Tasks for this exercise:
1. Can you condense the paragraph of the article on company money and shareholder disputes that begins "As Mr Justice Eve put it" into a short list that keeps its main facts?
2. Could you print the article on company money and shareholder disputes word for word from "Money troubles" to "always been heeded."?

Article:
=======
Money troubles

“The company is a nominal party to the Section 459 petition, but in substance the dispute is between two shareholders. It is a general principle of company law that the company’s money should not be expended on disputes between the shareholders.” These clear words of Mr Justice (now Lord) Hoffmann in Re Crossmore Electrical and Civil Engineering Ltd (1989) are a salutory warning to directors who wish their company to become actively involved in disputes between its shareholders – a warning that has not always been heeded.

The principle that a company’s money should not be expended on disputes between its shareholders accords with a more fundamental company law principle: that powers of management conferred on directors by the articles of association of a company are to be exercised for the benefit of the company, and not just for the directors’ own benefit without regard to the interests of the company.

As Mr Justice Eve put it more than 70 years ago: “The company’s money… can only be spent for purposes reasonably incidental to the carrying on of the company’s business, and the validity of such grants is to be tested… by the answers to three pertinent questions: (i) is the transaction reasonably incidental to the carrying on of the company’s business?; (ii) is it a bona fide transaction?; and (iii) is it done for the benefit and to promote the prosperity of the company?” By “the company”, it is meant not the company as a commercial entity, but rather its shareholders.

The most common situation in which a company may be tempted to get involved in a dispute between its shareholders is in the context of a petition brought under Section 459 of the Companies Act 1985. A Section 459 petition is commonly brought by a minority shareholder alleging unfairly prejudicial conduct on the part of the majority shareholder (who may be the company’s managing director).
=======
(Dataset excerpt)
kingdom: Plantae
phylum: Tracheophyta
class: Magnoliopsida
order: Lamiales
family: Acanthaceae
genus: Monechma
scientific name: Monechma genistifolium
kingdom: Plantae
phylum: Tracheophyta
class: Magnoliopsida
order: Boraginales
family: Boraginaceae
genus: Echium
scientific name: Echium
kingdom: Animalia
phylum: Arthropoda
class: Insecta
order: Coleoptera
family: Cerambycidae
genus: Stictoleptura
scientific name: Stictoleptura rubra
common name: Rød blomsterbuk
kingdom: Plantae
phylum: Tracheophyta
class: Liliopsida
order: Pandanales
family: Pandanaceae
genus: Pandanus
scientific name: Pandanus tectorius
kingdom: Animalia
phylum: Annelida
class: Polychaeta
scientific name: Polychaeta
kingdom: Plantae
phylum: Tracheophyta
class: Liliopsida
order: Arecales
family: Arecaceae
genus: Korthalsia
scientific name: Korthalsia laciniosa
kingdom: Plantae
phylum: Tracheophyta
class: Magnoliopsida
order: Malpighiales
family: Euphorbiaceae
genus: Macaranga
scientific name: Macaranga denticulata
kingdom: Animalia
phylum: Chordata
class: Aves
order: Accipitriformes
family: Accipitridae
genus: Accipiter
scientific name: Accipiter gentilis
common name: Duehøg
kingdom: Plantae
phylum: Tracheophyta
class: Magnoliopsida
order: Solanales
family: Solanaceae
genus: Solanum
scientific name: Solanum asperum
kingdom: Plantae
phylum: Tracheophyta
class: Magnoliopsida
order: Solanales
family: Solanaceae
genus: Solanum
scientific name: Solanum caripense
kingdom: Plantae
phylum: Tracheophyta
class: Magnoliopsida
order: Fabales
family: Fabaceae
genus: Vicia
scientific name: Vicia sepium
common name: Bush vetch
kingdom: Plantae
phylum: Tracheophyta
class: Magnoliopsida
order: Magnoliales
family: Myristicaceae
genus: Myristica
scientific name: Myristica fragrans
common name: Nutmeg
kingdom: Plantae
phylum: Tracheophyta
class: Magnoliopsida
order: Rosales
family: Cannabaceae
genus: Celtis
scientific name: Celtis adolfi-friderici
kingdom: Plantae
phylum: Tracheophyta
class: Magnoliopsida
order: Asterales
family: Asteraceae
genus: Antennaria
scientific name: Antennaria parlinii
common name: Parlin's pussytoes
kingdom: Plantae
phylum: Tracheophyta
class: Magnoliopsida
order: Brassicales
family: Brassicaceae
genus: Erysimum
=======
Solutions to each task:
1.
- More than 70 years ago, Mr Justice Eve said a company's money can only be spent for purposes reasonably incidental to carrying on its business.
- Whether such spending is valid is tested by three questions:
  1. Is the transaction reasonably incidental to carrying on the company's business?
  2. Is it a bona fide transaction?
  3. Is it done for the benefit of the company and to promote its prosperity?
- Here "the company" means its shareholders, not the company as a commercial entity.

2.
Money troubles

“The company is a nominal party to the Section 459 petition, but in substance the dispute is between two shareholders. It is a general principle of company law that the company’s money should not be expended on disputes between the shareholders.” These clear words of Mr Justice (now Lord) Hoffmann in Re Crossmore Electrical and Civil Engineering Ltd (1989) are a salutory warning to directors who wish their company to become actively involved in disputes between its shareholders – a warning that has not always been heeded.